But what exactly is being advertised? “Ambush” presents us with an idealized view of the series’ titular conflict, pitting a noble Jedi Master against an army of comedic droids. It gives us the fairy tale of a war without moral quandaries―a fairy tale that the rest of the series will slowly puncture as it winds inevitably towards Order 66 and the fall of Anakin Skywalker.
Yoda’s reluctant co-stars, initially baffled by their overly zen boss, are three clone troopers―Jek, Thire, and Rys. Midway through the episode, the group huddles for rest in a cave, and Yoda requests them to remove their helmets. Staring into their identical faces, Yoda professes that each life-form is unique in the Force. He proceeds to give each clone a personalized Jedi pep-talk.

· · · · ·

## Problems and tasks
1) In the passage about "Ambush," what are the names of the three clone troopers?
2) Output the passage about "Ambush" word for word, starting with "But what exactly" and going on through "personalized Jedi pep-talk.".
Rely on the passage about "Ambush" alone, not on the material.

Dataset entries:

· · · · ·

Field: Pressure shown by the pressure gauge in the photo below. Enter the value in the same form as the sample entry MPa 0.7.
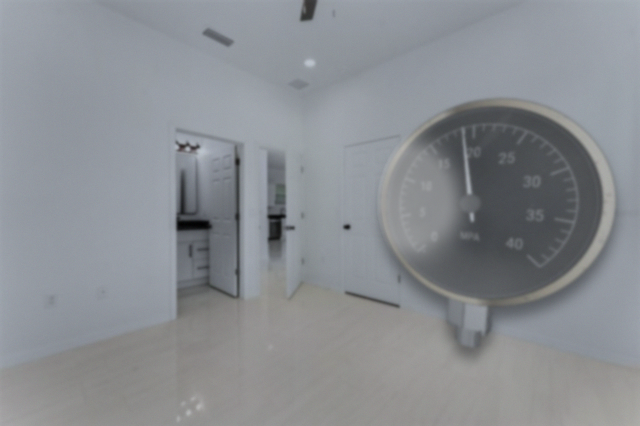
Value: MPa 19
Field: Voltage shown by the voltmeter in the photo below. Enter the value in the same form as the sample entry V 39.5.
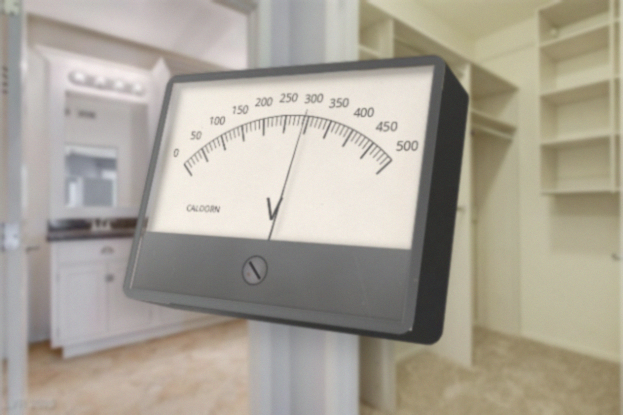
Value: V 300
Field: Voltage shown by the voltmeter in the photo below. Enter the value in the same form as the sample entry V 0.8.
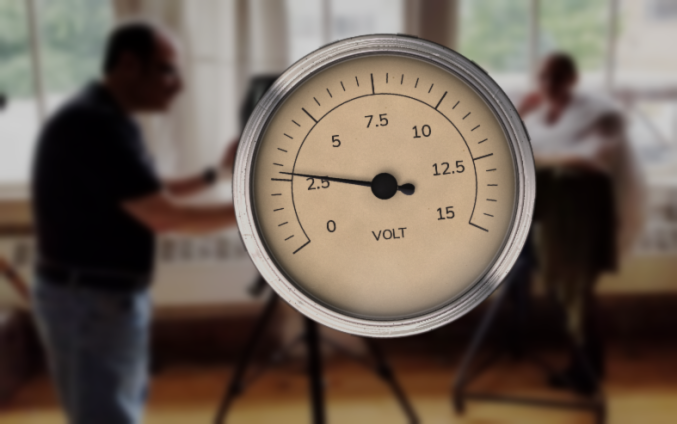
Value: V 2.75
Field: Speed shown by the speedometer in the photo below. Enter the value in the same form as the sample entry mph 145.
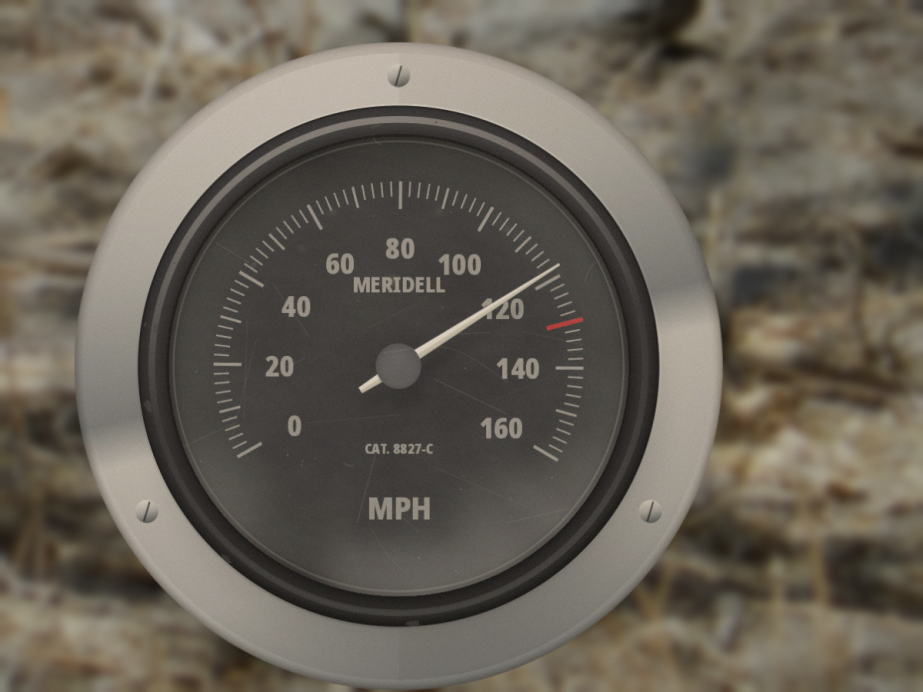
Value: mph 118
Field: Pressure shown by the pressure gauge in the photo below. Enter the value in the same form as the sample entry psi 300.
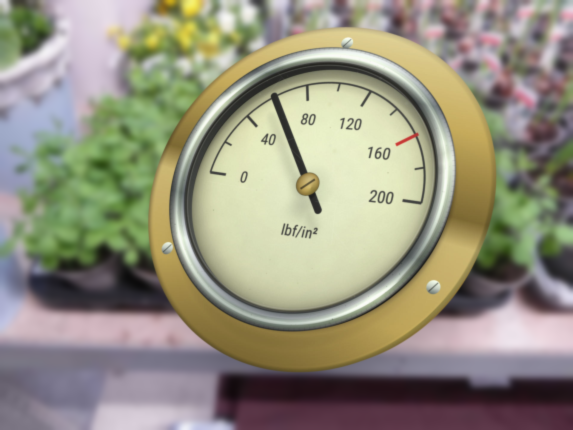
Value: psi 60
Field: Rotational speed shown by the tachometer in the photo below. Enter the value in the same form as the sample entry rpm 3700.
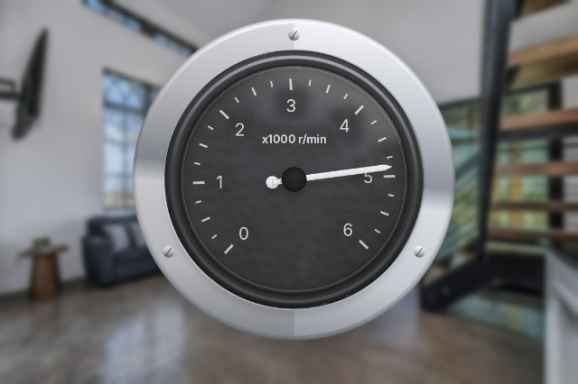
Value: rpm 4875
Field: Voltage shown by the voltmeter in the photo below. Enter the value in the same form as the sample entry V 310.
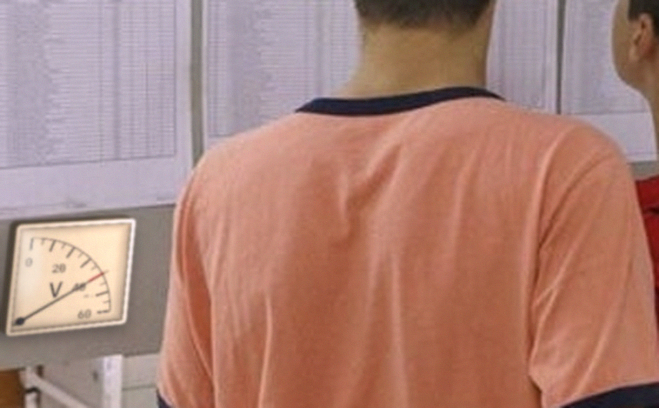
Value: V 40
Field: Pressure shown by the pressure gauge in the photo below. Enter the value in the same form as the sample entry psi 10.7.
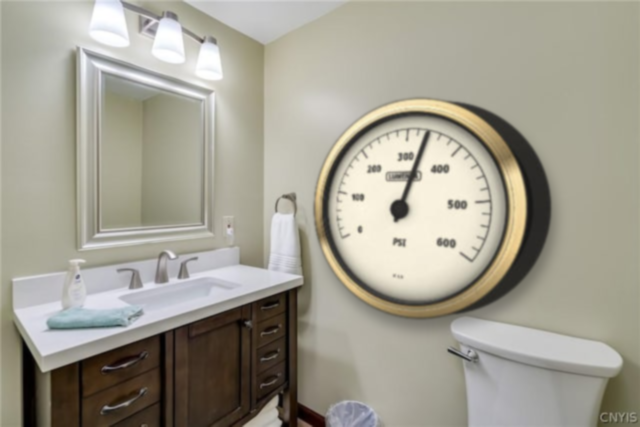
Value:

· · · · ·

## Completed exercise
1) Jek, Thire, and Rys.

2)
But what exactly is being advertised? “Ambush” presents us with an idealized view of the series’ titular conflict, pitting a noble Jedi Master against an army of comedic droids. It gives us the fairy tale of a war without moral quandaries―a fairy tale that the rest of the series will slowly puncture as it winds inevitably towards Order 66 and the fall of Anakin Skywalker.
Yoda’s reluctant co-stars, initially baffled by their overly zen boss, are three clone troopers―Jek, Thire, and Rys. Midway through the episode, the group huddles for rest in a cave, and Yoda requests them to remove their helmets. Staring into their identical faces, Yoda professes that each life-form is unique in the Force. He proceeds to give each clone a personalized Jedi pep-talk.